◆ Article
-- Start --
You are viewing a plain text version of this content. The canonical link for it is here.

Posted to user@pig.apache.org by Patrick Salami <pa...@gmail.com> on 2013/03/28 20:51:14 UTC

long parse time

We have some very long pig scripts that run several times per day. We
believe that the script parsing process takes very long (about 1h). During
this time, the pig command just hangs before any output is displayed (I am
assuming this is the parsing phase). My question is, can this process be
optimized by somehow serializing the intermediate parsed script to disk
after the parsing phase is complete so that we don't have to go through the
parsing process each time the script is run (so long as the script itself
does not change)? That way, we could then load and run the parsed
representation of the script rather than re-parsing it for each run. Since
this is probably not a readily-available feature, could someone please
point me to the right place in the code where this intermediate output can
be intercepted?
-- End --
◆ Record set
-- Start --
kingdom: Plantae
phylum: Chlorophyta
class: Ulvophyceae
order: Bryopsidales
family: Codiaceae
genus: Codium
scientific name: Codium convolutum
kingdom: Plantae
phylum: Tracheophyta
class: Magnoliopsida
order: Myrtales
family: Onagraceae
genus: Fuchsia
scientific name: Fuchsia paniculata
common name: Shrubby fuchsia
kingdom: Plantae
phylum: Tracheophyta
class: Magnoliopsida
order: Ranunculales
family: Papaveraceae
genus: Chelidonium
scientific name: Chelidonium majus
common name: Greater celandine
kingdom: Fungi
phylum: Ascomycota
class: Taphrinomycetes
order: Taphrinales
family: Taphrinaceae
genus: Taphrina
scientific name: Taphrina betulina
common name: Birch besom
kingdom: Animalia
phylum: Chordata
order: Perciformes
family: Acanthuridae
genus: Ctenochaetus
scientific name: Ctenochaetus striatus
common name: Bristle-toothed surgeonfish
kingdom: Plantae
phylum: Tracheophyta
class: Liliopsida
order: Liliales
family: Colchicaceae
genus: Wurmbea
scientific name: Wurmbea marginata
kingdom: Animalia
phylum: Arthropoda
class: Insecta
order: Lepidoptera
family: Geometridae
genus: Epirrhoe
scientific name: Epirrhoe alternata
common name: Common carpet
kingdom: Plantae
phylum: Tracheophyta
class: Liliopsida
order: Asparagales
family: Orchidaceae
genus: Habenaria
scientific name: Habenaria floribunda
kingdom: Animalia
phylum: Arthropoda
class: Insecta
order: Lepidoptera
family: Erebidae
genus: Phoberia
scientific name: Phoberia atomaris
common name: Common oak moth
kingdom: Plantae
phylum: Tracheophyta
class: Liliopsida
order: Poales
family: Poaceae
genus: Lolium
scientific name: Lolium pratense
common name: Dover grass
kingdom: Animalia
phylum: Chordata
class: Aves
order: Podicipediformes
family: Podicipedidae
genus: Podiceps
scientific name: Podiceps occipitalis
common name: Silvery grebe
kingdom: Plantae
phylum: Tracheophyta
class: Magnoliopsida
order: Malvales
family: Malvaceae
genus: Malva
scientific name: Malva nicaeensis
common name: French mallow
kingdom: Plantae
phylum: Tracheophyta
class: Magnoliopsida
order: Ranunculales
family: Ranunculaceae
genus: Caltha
-- End --
◆ Exercise task 1
Quote the post about long parse time, starting at "long parse time" and ending at "be intercepted?".
◆ Exercise task 2
According to the post about long parse time, roughly how long does the script parsing process take?
◆ Exercise task 3
Continue the post about long parse time, picking up after its final sentence.

◆ Task result 1
long parse time

We have some very long pig scripts that run several times per day. We
believe that the script parsing process takes very long (about 1h). During
this time, the pig command just hangs before any output is displayed (I am
assuming this is the parsing phase). My question is, can this process be
optimized by somehow serializing the intermediate parsed script to disk
after the parsing phase is complete so that we don't have to go through the
parsing process each time the script is run (so long as the script itself
does not change)? That way, we could then load and run the parsed
representation of the script rather than re-parsing it for each run. Since
this is probably not a readily-available feature, could someone please
point me to the right place in the code where this intermediate output can
be intercepted?

◆ Task result 2
About one hour.

◆ Task result 3
Thanks!

Re: long parse time

Posted by Patrick Salami <pa...@gmail.com>.

Koji,
thanks for the tip. We did try it with 0.11 and also had the same issue.
Based on your suggestion, we will try it with trunk and see if the issue is
resolved there.

Thanks!


On Wed, Apr 3, 2013 at 12:40 PM, Koji Noguchi <kn...@yahoo-inc.com>wrote:

> With help from the reviewer, I learned that this was fixed in trunk.
> https://issues.apache.org/jira/browse/PIG-2769
>
> but not in 0.11.
>
> Koji
>
>
>
> On Apr 2, 2013, at 1:27 PM, Koji Noguchi wrote:
>
> Hi Patrick,
>
> Did it work with 0.11?  If not, I hit a similar issue and created
>  https://issues.apache.org/jira/browse/PIG-3266
>
> Problem started from pig 0.10.
>
> Koji
>
> On Mar 29, 2013, at 12:17 PM, Patrick Salami wrote:
>
> Thanks for the tip. We are actually using Pig 0.10. I will upgrade to 0.11
> and see if that resolves the issue.
>
>
> On Thu, Mar 28, 2013 at 5:15 PM, Alan Gates <gates@hortonworks.com<
> mailto:gates@hortonworks.com <ga...@hortonworks.com>>> wrote:
>
> What version of Pig are you using?  Unreasonably long parse times were in
> issue in Pig 0.9 and 0.10, I believe those issues were fixed in Pig 0.11.
>
> Alan.
>
> On Mar 28, 2013, at 12:51 PM, Patrick Salami wrote:
>
> We have some very long pig scripts that run several times per day. We
> believe that the script parsing process takes very long (about 1h).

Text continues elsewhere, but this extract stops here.